Repeat the entries exactly as they are written.

[WORKING DATA — start]

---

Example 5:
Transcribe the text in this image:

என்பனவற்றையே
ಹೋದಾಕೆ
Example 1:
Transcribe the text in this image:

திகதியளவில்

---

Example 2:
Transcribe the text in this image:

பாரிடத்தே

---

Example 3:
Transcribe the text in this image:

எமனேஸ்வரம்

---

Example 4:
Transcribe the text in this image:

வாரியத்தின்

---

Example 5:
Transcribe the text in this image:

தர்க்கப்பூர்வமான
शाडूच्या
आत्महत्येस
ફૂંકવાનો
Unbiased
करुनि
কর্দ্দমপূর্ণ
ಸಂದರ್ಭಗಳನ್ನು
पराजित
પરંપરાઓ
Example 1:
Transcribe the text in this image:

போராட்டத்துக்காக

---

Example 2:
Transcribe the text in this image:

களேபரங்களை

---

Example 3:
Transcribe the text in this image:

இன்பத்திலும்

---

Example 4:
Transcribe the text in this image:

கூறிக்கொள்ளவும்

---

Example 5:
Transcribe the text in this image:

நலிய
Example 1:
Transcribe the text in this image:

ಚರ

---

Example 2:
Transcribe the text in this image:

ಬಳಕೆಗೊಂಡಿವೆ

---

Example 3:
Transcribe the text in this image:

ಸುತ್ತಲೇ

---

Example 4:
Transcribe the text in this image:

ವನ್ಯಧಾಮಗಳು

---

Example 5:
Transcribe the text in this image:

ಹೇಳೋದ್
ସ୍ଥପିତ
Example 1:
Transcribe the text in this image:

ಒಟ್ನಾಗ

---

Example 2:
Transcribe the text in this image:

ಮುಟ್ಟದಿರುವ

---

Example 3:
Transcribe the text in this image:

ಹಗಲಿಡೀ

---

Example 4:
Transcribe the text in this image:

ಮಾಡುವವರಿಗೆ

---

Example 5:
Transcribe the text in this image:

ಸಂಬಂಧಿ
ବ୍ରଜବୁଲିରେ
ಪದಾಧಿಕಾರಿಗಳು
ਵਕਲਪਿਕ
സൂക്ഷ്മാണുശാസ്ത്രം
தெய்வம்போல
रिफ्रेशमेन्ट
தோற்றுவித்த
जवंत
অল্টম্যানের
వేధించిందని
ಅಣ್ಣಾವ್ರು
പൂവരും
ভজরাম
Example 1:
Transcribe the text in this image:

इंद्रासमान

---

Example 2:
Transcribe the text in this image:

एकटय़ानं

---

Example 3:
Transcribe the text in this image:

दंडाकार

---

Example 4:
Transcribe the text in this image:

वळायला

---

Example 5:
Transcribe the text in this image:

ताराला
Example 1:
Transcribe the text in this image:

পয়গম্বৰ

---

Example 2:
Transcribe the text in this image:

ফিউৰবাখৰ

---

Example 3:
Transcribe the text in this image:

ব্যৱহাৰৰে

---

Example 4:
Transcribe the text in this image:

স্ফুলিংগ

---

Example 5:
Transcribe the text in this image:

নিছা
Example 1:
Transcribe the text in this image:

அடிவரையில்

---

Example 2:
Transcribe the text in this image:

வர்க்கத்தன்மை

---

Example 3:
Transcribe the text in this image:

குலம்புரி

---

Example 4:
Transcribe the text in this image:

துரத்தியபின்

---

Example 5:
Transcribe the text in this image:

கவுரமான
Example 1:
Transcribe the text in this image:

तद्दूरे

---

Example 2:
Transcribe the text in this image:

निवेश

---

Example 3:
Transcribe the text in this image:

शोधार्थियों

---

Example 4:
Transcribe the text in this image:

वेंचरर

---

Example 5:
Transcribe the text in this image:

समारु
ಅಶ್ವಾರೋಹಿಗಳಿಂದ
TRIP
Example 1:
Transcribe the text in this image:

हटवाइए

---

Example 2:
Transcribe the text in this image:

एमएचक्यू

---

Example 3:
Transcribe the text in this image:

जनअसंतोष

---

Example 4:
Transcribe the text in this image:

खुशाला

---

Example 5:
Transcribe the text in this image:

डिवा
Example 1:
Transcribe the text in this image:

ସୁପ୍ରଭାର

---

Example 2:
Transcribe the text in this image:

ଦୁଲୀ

[WORKING DATA — finish]

_RESPONSE TO THE TASK:_
---

Example 5:
Transcribe the text in this image:

என்பனவற்றையே
ಹೋದಾಕೆ
Example 1:
Transcribe the text in this image:

திகதியளவில்

---

Example 2:
Transcribe the text in this image:

பாரிடத்தே

---

Example 3:
Transcribe the text in this image:

எமனேஸ்வரம்

---

Example 4:
Transcribe the text in this image:

வாரியத்தின்

---

Example 5:
Transcribe the text in this image:

தர்க்கப்பூர்வமான
शाडूच्या
आत्महत्येस
ફૂંકવાનો
Unbiased
करुनि
কর্দ্দমপূর্ণ
ಸಂದರ್ಭಗಳನ್ನು
पराजित
પરંપરાઓ
Example 1:
Transcribe the text in this image:

போராட்டத்துக்காக

---

Example 2:
Transcribe the text in this image:

களேபரங்களை

---

Example 3:
Transcribe the text in this image:

இன்பத்திலும்

---

Example 4:
Transcribe the text in this image:

கூறிக்கொள்ளவும்

---

Example 5:
Transcribe the text in this image:

நலிய
Example 1:
Transcribe the text in this image:

ಚರ

---

Example 2:
Transcribe the text in this image:

ಬಳಕೆಗೊಂಡಿವೆ

---

Example 3:
Transcribe the text in this image:

ಸುತ್ತಲೇ

---

Example 4:
Transcribe the text in this image:

ವನ್ಯಧಾಮಗಳು

---

Example 5:
Transcribe the text in this image:

ಹೇಳೋದ್
ସ୍ଥପିତ
Example 1:
Transcribe the text in this image:

ಒಟ್ನಾಗ

---

Example 2:
Transcribe the text in this image:

ಮುಟ್ಟದಿರುವ

---

Example 3:
Transcribe the text in this image:

ಹಗಲಿಡೀ

---

Example 4:
Transcribe the text in this image:

ಮಾಡುವವರಿಗೆ

---

Example 5:
Transcribe the text in this image:

ಸಂಬಂಧಿ
ବ୍ରଜବୁଲିରେ
ಪದಾಧಿಕಾರಿಗಳು
ਵਕਲਪਿਕ
സൂക്ഷ്മാണുശാസ്ത്രം
தெய்வம்போல
रिफ्रेशमेन्ट
தோற்றுவித்த
जवंत
অল্টম্যানের
వేధించిందని
ಅಣ್ಣಾವ್ರು
പൂവരും
ভজরাম
Example 1:
Transcribe the text in this image:

इंद्रासमान

---

Example 2:
Transcribe the text in this image:

एकटय़ानं

---

Example 3:
Transcribe the text in this image:

दंडाकार

---

Example 4:
Transcribe the text in this image:

वळायला

---

Example 5:
Transcribe the text in this image:

ताराला
Example 1:
Transcribe the text in this image:

পয়গম্বৰ

---

Example 2:
Transcribe the text in this image:

ফিউৰবাখৰ

---

Example 3:
Transcribe the text in this image:

ব্যৱহাৰৰে

---

Example 4:
Transcribe the text in this image:

স্ফুলিংগ

---

Example 5:
Transcribe the text in this image:

নিছা
Example 1:
Transcribe the text in this image:

அடிவரையில்

---

Example 2:
Transcribe the text in this image:

வர்க்கத்தன்மை

---

Example 3:
Transcribe the text in this image:

குலம்புரி

---

Example 4:
Transcribe the text in this image:

துரத்தியபின்

---

Example 5:
Transcribe the text in this image:

கவுரமான
Example 1:
Transcribe the text in this image:

तद्दूरे

---

Example 2:
Transcribe the text in this image:

निवेश

---

Example 3:
Transcribe the text in this image:

शोधार्थियों

---

Example 4:
Transcribe the text in this image:

वेंचरर

---

Example 5:
Transcribe the text in this image:

समारु
ಅಶ್ವಾರೋಹಿಗಳಿಂದ
TRIP
Example 1:
Transcribe the text in this image:

हटवाइए

---

Example 2:
Transcribe the text in this image:

एमएचक्यू

---

Example 3:
Transcribe the text in this image:

जनअसंतोष

---

Example 4:
Transcribe the text in this image:

खुशाला

---

Example 5:
Transcribe the text in this image:

डिवा
Example 1:
Transcribe the text in this image:

ସୁପ୍ରଭାର

---

Example 2:
Transcribe the text in this image:

ଦୁଲୀ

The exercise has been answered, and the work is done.